🤖 AI Summary
GRPO faces two key bottlenecks in diffusion model alignment: high computational cost—due to online policy rollouts and extensive SDE sampling—and training instability—caused by sparse rewards leading to high gradient variance. To address these, this paper proposes a Structured Branch Sampling (SBS) framework. Its core contributions are: (1) tree-structured branching with shared prefixes to minimize redundant computation; (2) a tree-based advantage estimator that improves gradient signal-to-noise ratio; and (3) path-wise reward pruning and depth-adaptive pruning to suppress propagation of low-quality trajectories. Additionally, process-level dense rewards are introduced to mitigate reward sparsity.
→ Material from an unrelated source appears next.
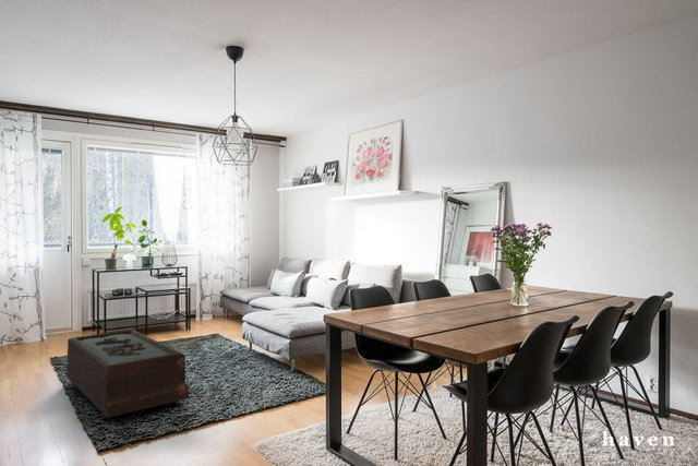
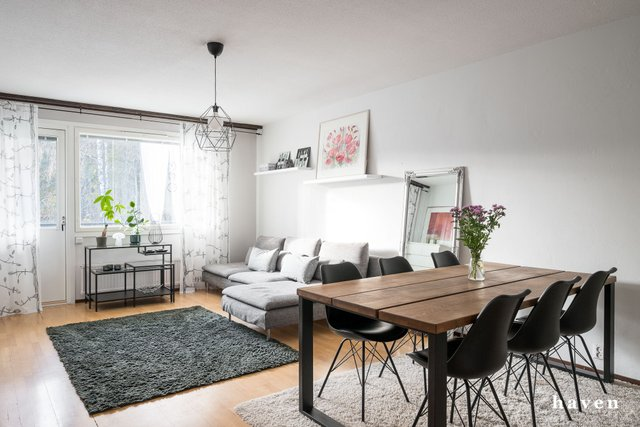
- coffee table [65,328,190,420]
Evaluated on image and video generation alignment tasks, SBS achieves a 16% improvement in alignment score over strong baselines while reducing training time by 50%, demonstrating substantial gains in efficiency, stability, and performance.
📝 Abstract
Recent advancements in aligning image and video generative models via GRPO have achieved remarkable gains in enhancing human preference alignment. However, these methods still face high computational costs from on-policy rollouts and excessive SDE sampling steps, as well as training instability due to sparse rewards. In this paper, we propose BranchGRPO, a novel method that introduces a branch sampling policy updating the SDE sampling process. By sharing computation across common prefixes and pruning low-reward paths and redundant depths, BranchGRPO substantially lowers the per-update compute cost while maintaining or improving exploration diversity. This work makes three main contributions: (1) a branch sampling scheme that reduces rollout and training cost; (2) a tree-based advantage estimator incorporating dense process-level rewards; and (3) pruning strategies exploiting path and depth redundancy to accelerate convergence and boost performance. Experiments on image and video preference alignment show that BranchGRPO improves alignment scores by 16% over strong baselines, while cutting training time by 50%.